- EXERCISE REQUIREMENTS -
a - According to the AITropos case study, what three countries does the company plan to expand to?
b - Continue the AITropos case study from its last sentence.

The case study also illustrates practical founder-level involvement in LLMOps. Both Santi and Juan regularly spend lunch and dinner hours watching live conversations, observing how the agent handles different scenarios, and messaging each other excitedly when the agent elegantly solves a difficult problem. This hands-on engagement reflects the reality that production LLM systems, especially in their early stages, require continuous monitoring and refinement by people who deeply understand both the technology and the domain.

Strategic Positioning and Future Direction

AITropos has made deliberate choices about where to deploy their technology. They focus on contexts where customers value efficiency over human interaction, like quick-service restaurants, room service, poolside ordering, and high-volume venues where finding a human server is challenging. They explicitly avoid contexts where human interaction is central to the experience, recognizing that their solution isn’t universally applicable across hospitality.

The company currently operates in Argentina where WhatsApp is described as “the operating system of Latin America,” but their architecture is channel-agnostic. They can easily connect to iMessage, SMS, or other messaging platforms, with plans to expand to Mexico, the United States, and Spain. The WhatsApp-first approach makes sense in their initial markets but positions them to adapt as they enter regions with different messaging preferences.

Their immediate challenge is scaling the business. They’ve proven the technology works reliably across different venue types and are now focused on customer acquisition and reducing onboarding time. The evolution from three-month to few-week onboarding cycles demonstrates learning curve effects, with each new customer type teaching them reusable patterns that accelerate future deployments. This suggests they’re building a scalable playbook rather than doing fully custom implementations.

Lessons for LLMOps Practitioners

This case study offers several valuable lessons for teams building production LLM applications. First, the importance of finding a specific, high-value use case rather than trying to solve everything. AITropos spent two years exploring ideas before committing to order taking, and even then, they initially built something different before pivoting based on customer feedback. Domain expertise proved crucial, with both founders bringing 15+ years of hospitality software experience that informed their understanding of the problem space and facilitated integrations.

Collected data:
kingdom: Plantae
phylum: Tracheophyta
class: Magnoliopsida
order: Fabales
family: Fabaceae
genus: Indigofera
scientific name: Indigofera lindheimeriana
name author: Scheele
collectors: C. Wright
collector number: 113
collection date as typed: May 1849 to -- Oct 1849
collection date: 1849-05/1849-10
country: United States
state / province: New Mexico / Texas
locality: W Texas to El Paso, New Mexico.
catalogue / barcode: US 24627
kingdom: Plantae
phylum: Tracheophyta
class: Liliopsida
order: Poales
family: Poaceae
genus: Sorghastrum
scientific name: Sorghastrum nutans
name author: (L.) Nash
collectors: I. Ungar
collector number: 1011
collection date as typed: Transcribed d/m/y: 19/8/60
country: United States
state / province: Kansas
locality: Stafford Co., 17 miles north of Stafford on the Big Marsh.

- YOUR RESPONSES -
a - Mexico, the United States, and Spain.

b -
Second, the critical nature of latency optimization for conversational applications. The obsessive focus on speed, including parallelization, caching, pre-computation, and strategic tool design, was essential to creating a human-like experience. Teams building similar systems should treat response time as a first-class concern rather than an optimization to address later.

Third, the value of layered evaluation combining automated testing with human oversight. The agent-testing-agent approach allows scale while human monitoring during onboarding catches edge cases and enables continuous improvement. The willingness to intervene in real-time conversations creates a safety net that maintains quality while the system learns.

Fourth, the pragmatic approach to prompt engineering versus system implementation. Using prompts as MVPs for new features, then refactoring successful features into code, provides a rapid iteration cycle while managing technical debt. The prompt composer framework shows how to maintain consistency across configurations without duplicating prompt logic.

Finally, the forward-looking model strategy of building for capabilities that don’t quite exist yet, trusting that model improvements will arrive. This requires staying current with research and maintaining flexible architecture that can swap models easily. However, it must be balanced with proper engineering so the system remains cost-effective and doesn’t rely entirely on having the most expensive, capable models to function.